Growthpoint remains upbeat on its growth
GROWTHPOINT Properties remains bullish about its distribution growth prospects despite admitting that the low growth domestic environment was having a negative impact on consumers and the retail environment.
Norbert Sasse, the chief executive of the listed property company, said yesterday that its previously communicated distribution growth rate of between 7 percent and 7.5 percent for its 2015 financial year, which was in line with the average growth rate achieved over the past five years, was attainable for the full year to June.
Growthpoint yesterday reported a 7.5 percent growth in distributions to 84.4c in the six months to December from 78.5c in the previous corresponding period.
Shares in Growthpoint yesterday fell 1.42 percent to R29.23.
Mark Saner, an analyst at Imara SP Reid, said Growthpoint’s results were in line with expectations, with the weaker exchange rate assisting returns from Growthpoint Australia.
“Australian dollar exposure continues to increase with Growthpoint Properties Australia (GOZ) now accounting for 26 percent of the total net property income,” he said.
Saner said the increased vacancy rate in the industrial and office sectors was not surprising but was something to keep a close eye on for any further signs of weakness, particularly as the low growth economy was likely to continue to put pressure on vacancies within the office sector.
The company produced an annualised total return of 29.1 percent for investors, with its distributable income up 29.4 percent from the prior halfyear. Revenue rose by 20.6 percent to R3.64 billion from R3.02bn.
Property expenses increased by 16.8 percent to R756 million from R647m.
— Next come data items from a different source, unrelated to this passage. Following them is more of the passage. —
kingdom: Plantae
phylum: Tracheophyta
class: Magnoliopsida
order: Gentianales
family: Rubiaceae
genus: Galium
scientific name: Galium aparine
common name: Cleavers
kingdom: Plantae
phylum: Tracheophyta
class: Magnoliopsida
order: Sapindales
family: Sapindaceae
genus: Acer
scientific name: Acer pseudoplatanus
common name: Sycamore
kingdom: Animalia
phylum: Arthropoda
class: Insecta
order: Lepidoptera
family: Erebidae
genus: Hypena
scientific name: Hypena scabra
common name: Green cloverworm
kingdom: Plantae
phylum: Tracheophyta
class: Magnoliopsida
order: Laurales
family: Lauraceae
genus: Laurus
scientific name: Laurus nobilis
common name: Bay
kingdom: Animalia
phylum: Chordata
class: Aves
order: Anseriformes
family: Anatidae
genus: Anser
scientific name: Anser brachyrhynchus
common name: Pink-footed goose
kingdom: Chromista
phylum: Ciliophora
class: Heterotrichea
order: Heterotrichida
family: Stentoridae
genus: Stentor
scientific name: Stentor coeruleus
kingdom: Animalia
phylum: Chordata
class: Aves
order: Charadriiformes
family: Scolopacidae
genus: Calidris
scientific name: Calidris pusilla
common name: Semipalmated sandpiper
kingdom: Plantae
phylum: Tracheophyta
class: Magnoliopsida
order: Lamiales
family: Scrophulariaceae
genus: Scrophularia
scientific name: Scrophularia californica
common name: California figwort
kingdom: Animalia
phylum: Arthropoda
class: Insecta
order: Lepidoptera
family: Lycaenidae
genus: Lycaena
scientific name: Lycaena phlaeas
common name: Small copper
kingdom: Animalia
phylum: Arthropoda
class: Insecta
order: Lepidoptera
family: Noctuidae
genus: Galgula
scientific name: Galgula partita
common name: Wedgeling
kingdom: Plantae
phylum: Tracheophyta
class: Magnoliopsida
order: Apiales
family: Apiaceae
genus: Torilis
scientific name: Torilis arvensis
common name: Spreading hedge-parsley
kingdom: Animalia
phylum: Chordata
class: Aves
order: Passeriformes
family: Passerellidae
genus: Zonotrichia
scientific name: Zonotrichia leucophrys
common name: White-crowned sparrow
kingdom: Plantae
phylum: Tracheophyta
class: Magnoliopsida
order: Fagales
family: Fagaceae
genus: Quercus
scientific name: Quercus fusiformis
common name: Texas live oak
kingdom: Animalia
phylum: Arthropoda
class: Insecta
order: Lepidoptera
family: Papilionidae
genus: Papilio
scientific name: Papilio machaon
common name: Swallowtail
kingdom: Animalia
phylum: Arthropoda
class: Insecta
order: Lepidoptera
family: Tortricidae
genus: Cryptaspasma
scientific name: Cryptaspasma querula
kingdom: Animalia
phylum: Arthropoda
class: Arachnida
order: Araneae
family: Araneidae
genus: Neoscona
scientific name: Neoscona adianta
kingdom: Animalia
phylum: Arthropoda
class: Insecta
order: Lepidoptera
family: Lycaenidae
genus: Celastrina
Vacancies in its South African portfolio increased to 6.4 percent from 4.9 percent, with about 1 percent attributed to portfolio exposure to Ellerines.
Sasse attributed the positive results to significant growth in, and a solid performance from, the South African property portfolio and increased distributions from its 64.5 percent holding in GOZ, which were further enhanced by the weaker rand against the Australian dollar.
The business acquisitions of Abseq Properties and the Tiber Group of Companies, and the listed investments in Acucap and Sycom also had a positive impact on the results.
Growthpoint’s South African property portfolio contributed 65.6 percent of its distributable income with its distributions from its 50 percent stake in the V&A Waterfront contributing 8.8 percent to its distributable income.
Growthpoint’s holding in GOZ delivered a 26.4 percent annualised total return for the six months and contributed 17 percent to its total distributable income.
Sasse said retail sales at the V&A Waterfront increased by 18.7 percent on a rolling 12month period to December and the precinct’s offices were reporting positive activity with a low 3.3 percent vacancy rate.
Results in line with expectations, with weaker exchange rate assisting returns from GOZ.
He said V&A Waterfront hotel occupancies and rates were moving up, the fishing and industrial facilities remained fully let and it continued to introduce more residential opportunities to meet demand.
Growthpoint invested R173m in development and capital projects at the V&A Waterfront during the period and also committed R459.2m for its contribution to new developments, including the Grain Silo precinct.
Acquisitions by Growthpoint in South Africa included the remaining 50 percent interest of Inyanda 1, 2, 3 and 4 in Parktown in Johannesburg, which combined totals 16 799m of offices for R388m and the Monte Carlo industrial property in Pinetown in Durban for R21m.
Growthpoint has secured a R3.2bn development and acquisition pipeline in South Africa.
The largest development is its 55 percent share in the new R3bn Discovery head office in Sandton. It also acquired key industrial development land in Samrand for R360m.